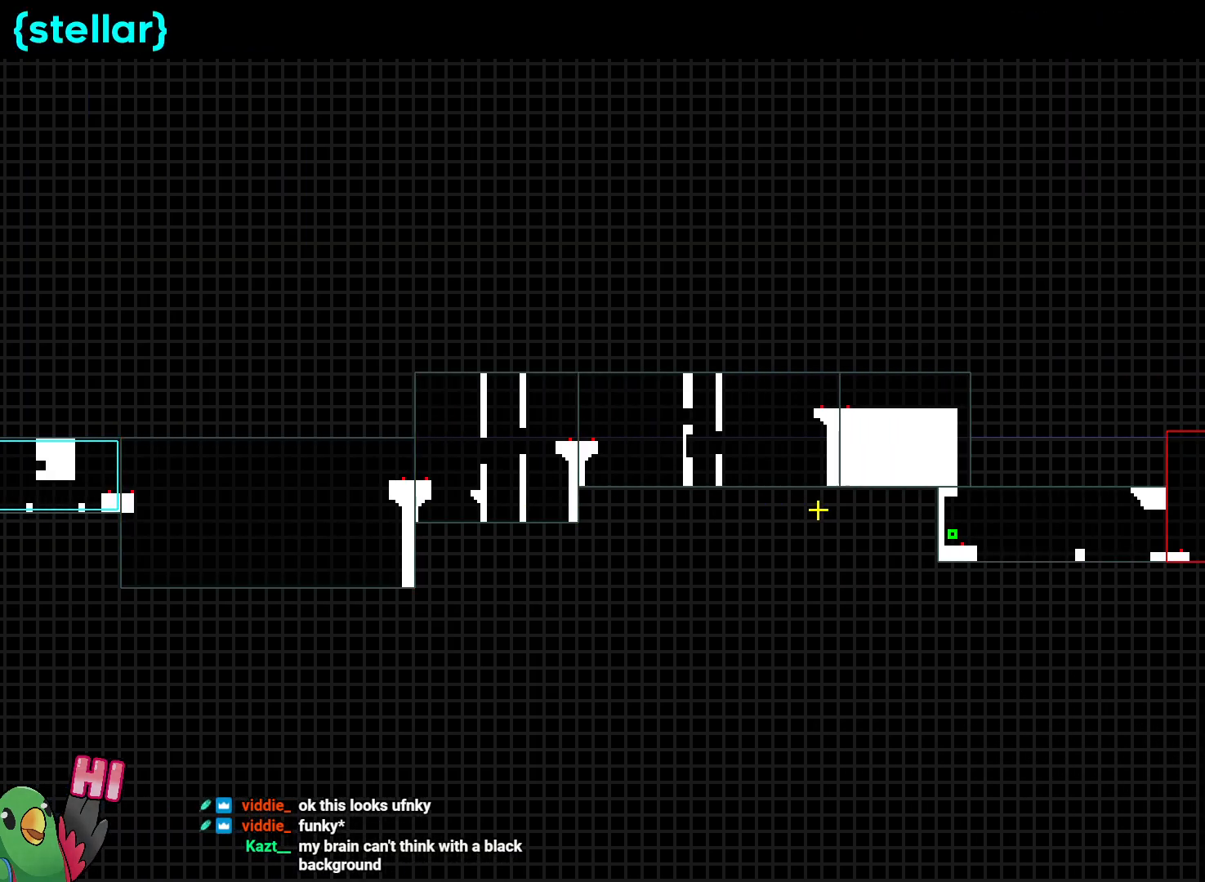
{"dt_ms": 500, "buttons": [], "left_stick": "left", "right_stick": "center", "events": [[17, "left_stick", "right"], [233, "left_stick", "center"], [367, "left_stick", "left"]]}
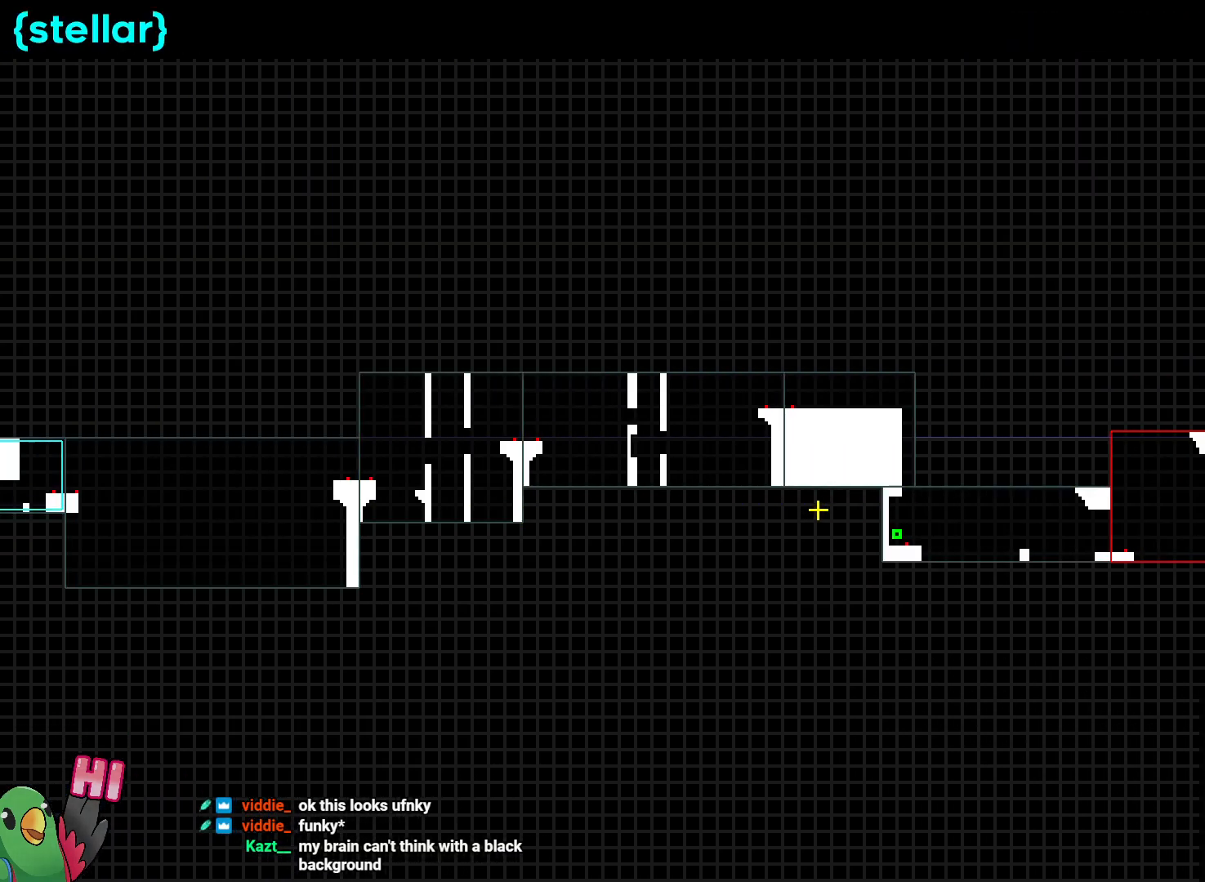
{"dt_ms": 500, "buttons": [], "left_stick": "center", "right_stick": "center", "events": [[50, "left_stick", "center"], [267, "left_stick", "left"], [450, "left_stick", "center"]]}
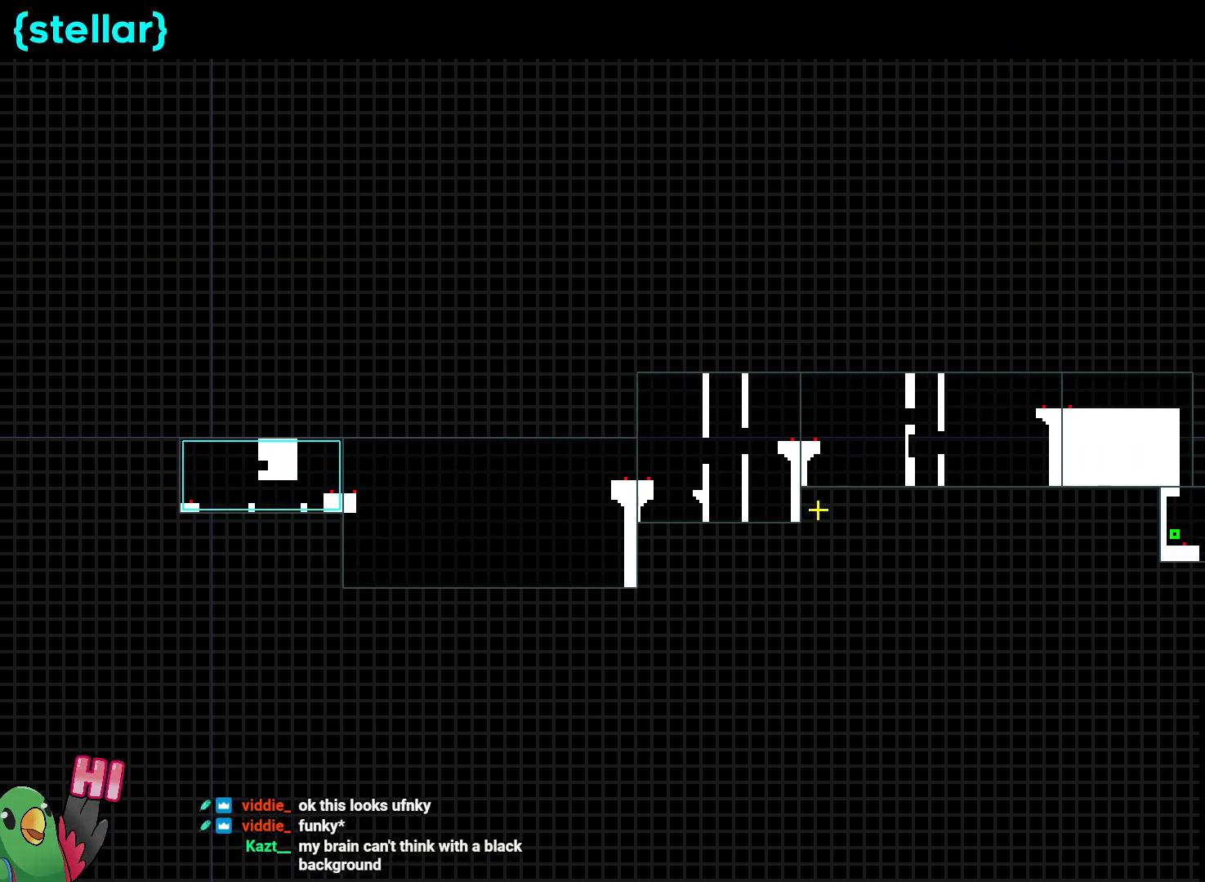
{"dt_ms": 500, "buttons": [], "left_stick": "center", "right_stick": "center", "events": []}
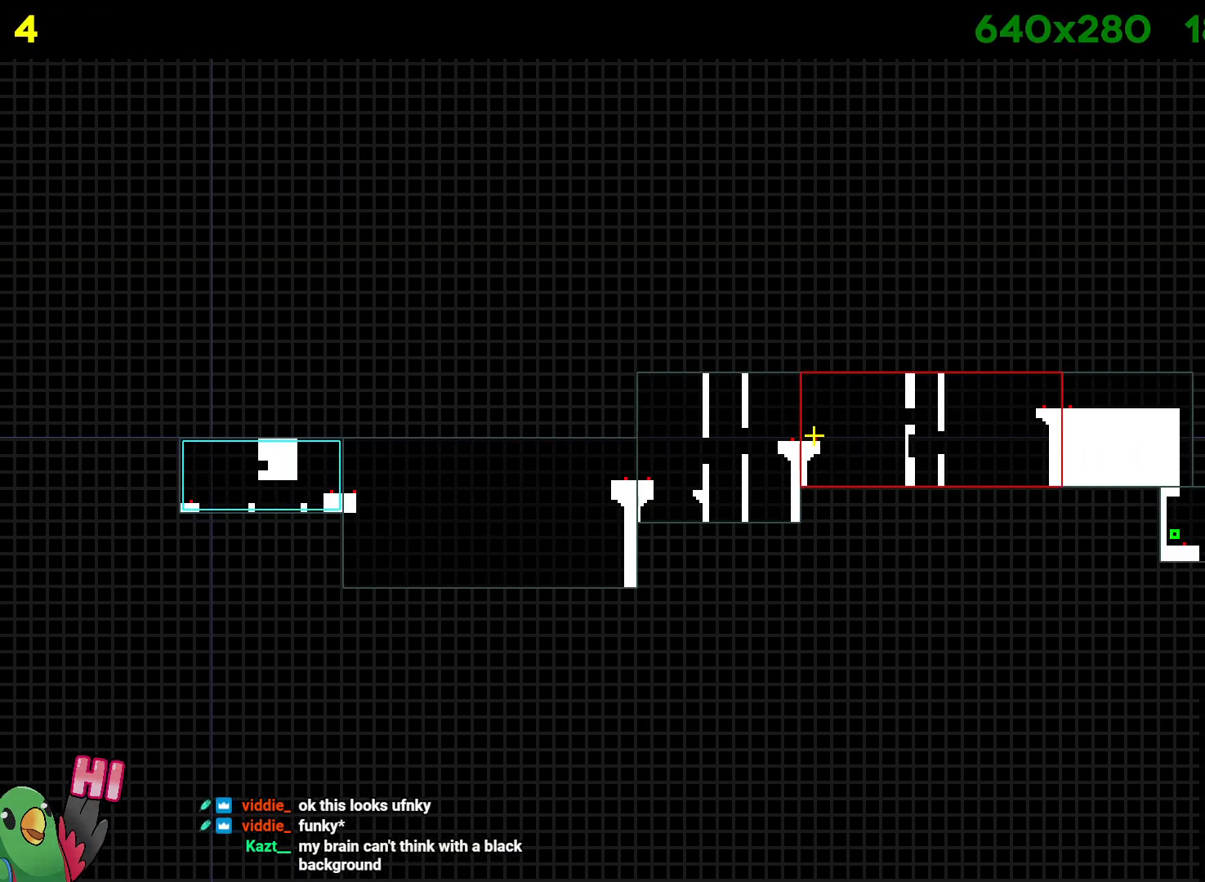
{"dt_ms": 500, "buttons": [], "left_stick": "center", "right_stick": "center", "events": []}
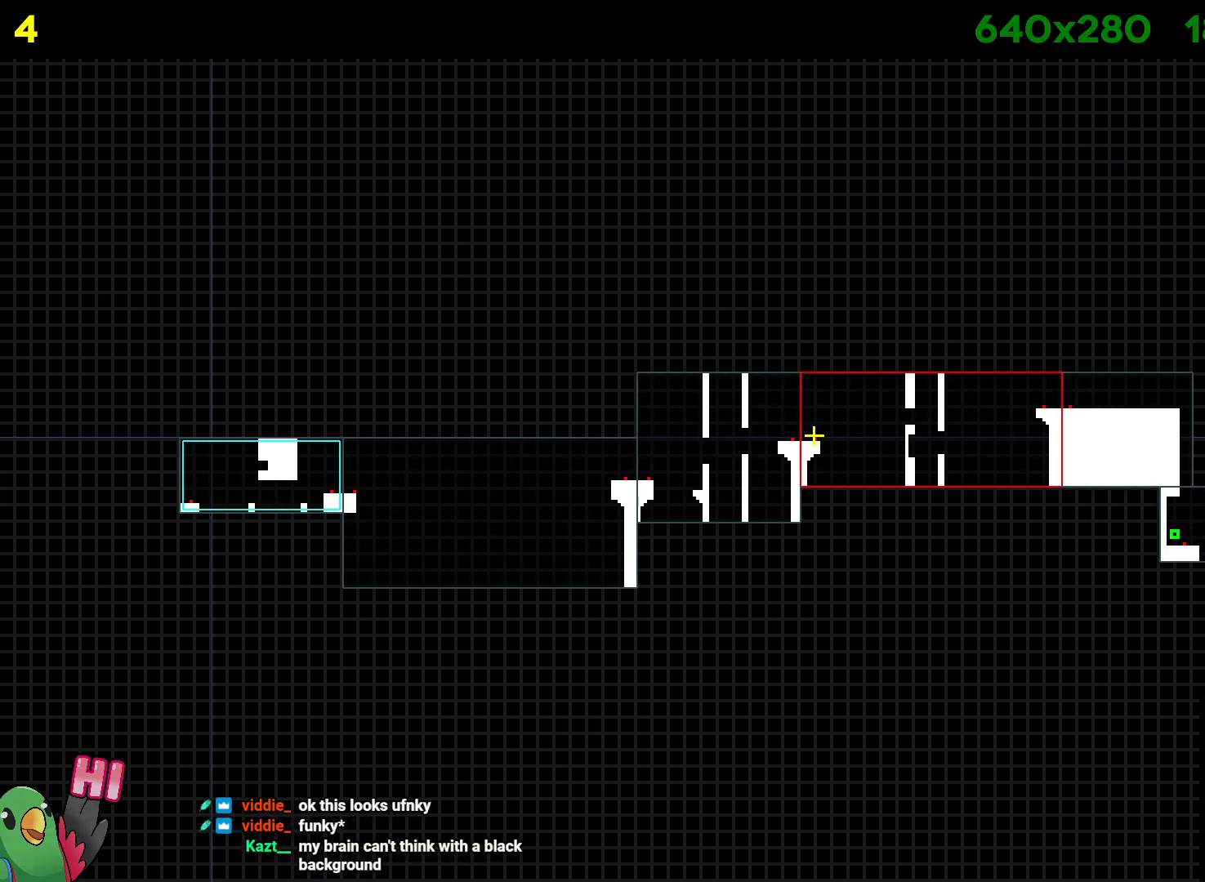
{"dt_ms": 500, "buttons": [], "left_stick": "center", "right_stick": "center", "events": []}
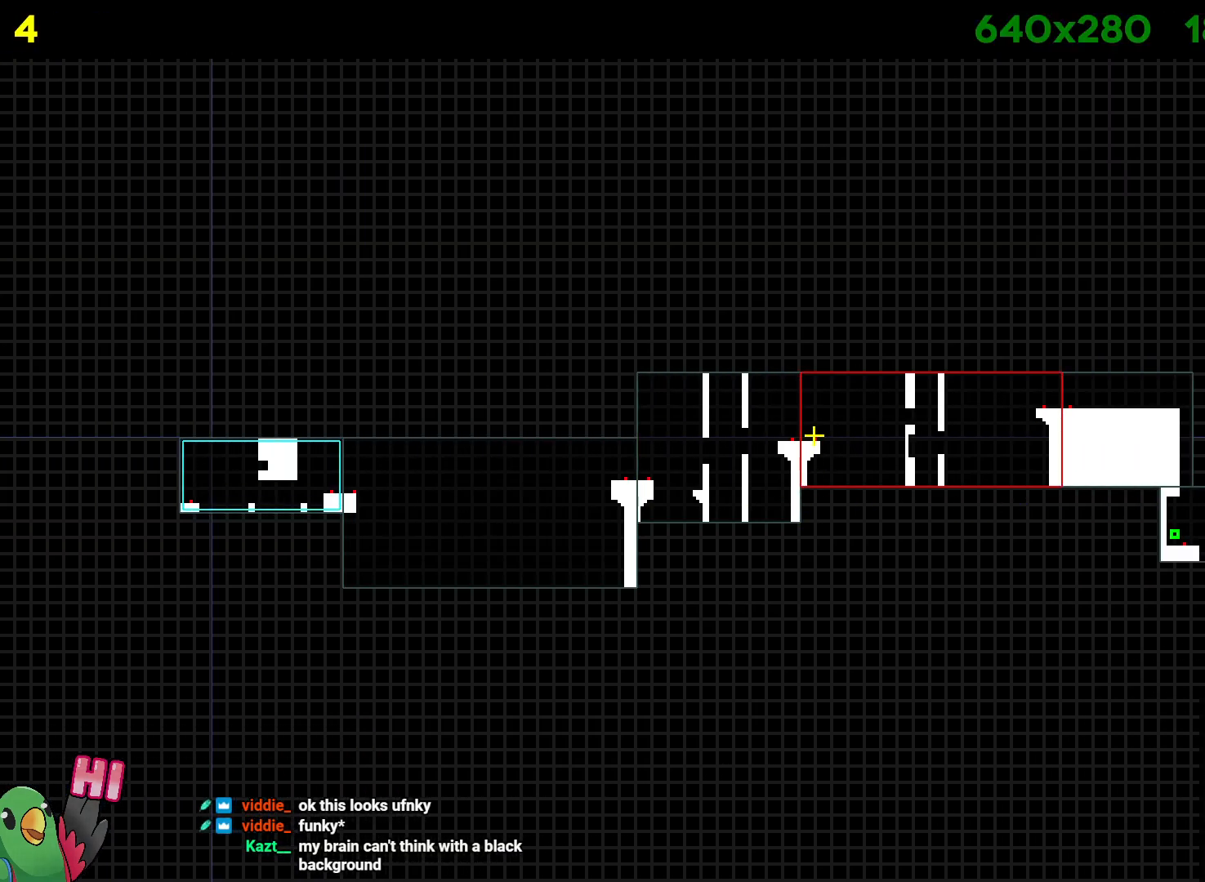
{"dt_ms": 500, "buttons": [], "left_stick": "center", "right_stick": "center", "events": []}
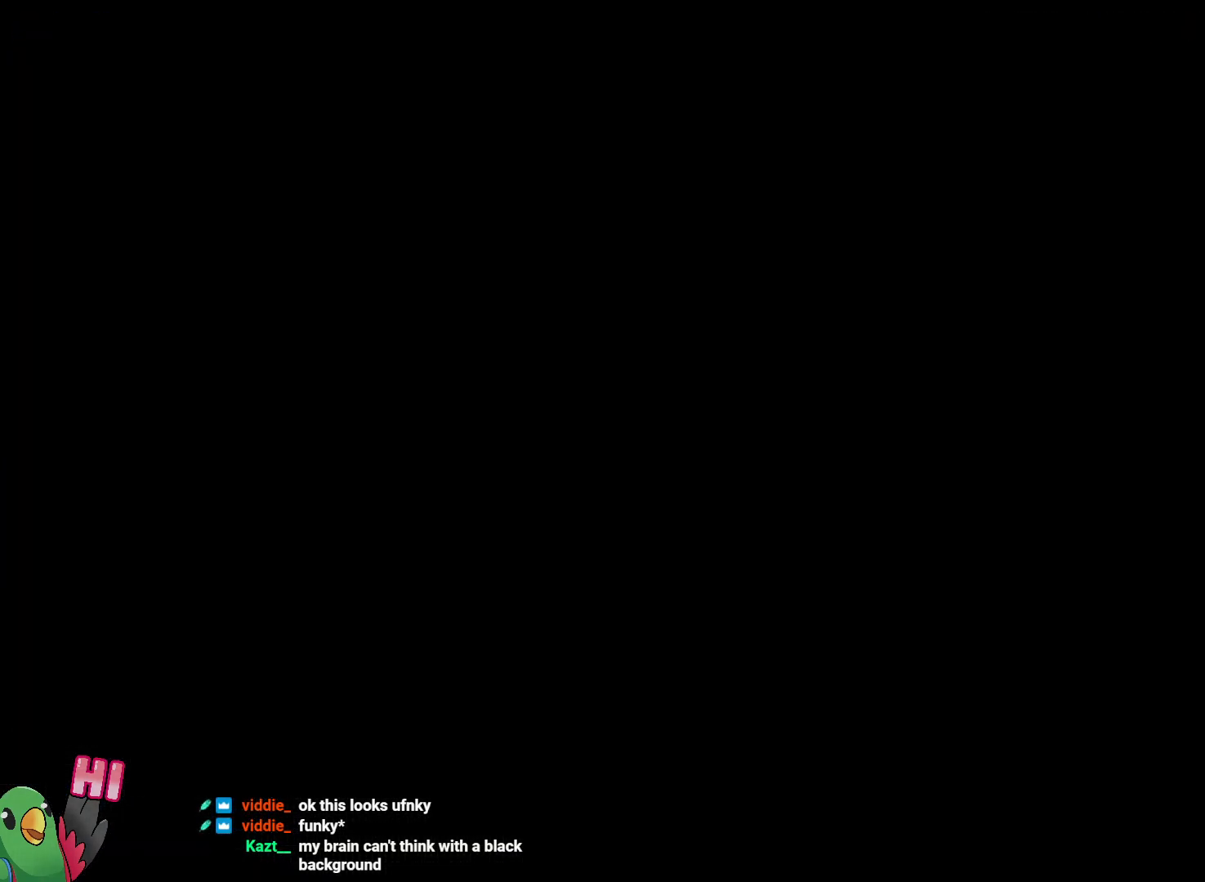
{"dt_ms": 500, "buttons": [], "left_stick": "center", "right_stick": "center", "events": []}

• [YOUR OBJECTIVE]: Set down the data above verbatim, omitting every image.

• [WRITTEN REPLY]:
{"dt_ms": 500, "buttons": [], "left_stick": "left", "right_stick": "center", "events": [[17, "left_stick", "right"], [233, "left_stick", "center"], [367, "left_stick", "left"]]}
{"dt_ms": 500, "buttons": [], "left_stick": "center", "right_stick": "center", "events": [[50, "left_stick", "center"], [267, "left_stick", "left"], [450, "left_stick", "center"]]}
{"dt_ms": 500, "buttons": [], "left_stick": "center", "right_stick": "center", "events": []}
{"dt_ms": 500, "buttons": [], "left_stick": "center", "right_stick": "center", "events": []}
{"dt_ms": 500, "buttons": [], "left_stick": "center", "right_stick": "center", "events": []}
{"dt_ms": 500, "buttons": [], "left_stick": "center", "right_stick": "center", "events": []}
{"dt_ms": 500, "buttons": [], "left_stick": "center", "right_stick": "center", "events": []}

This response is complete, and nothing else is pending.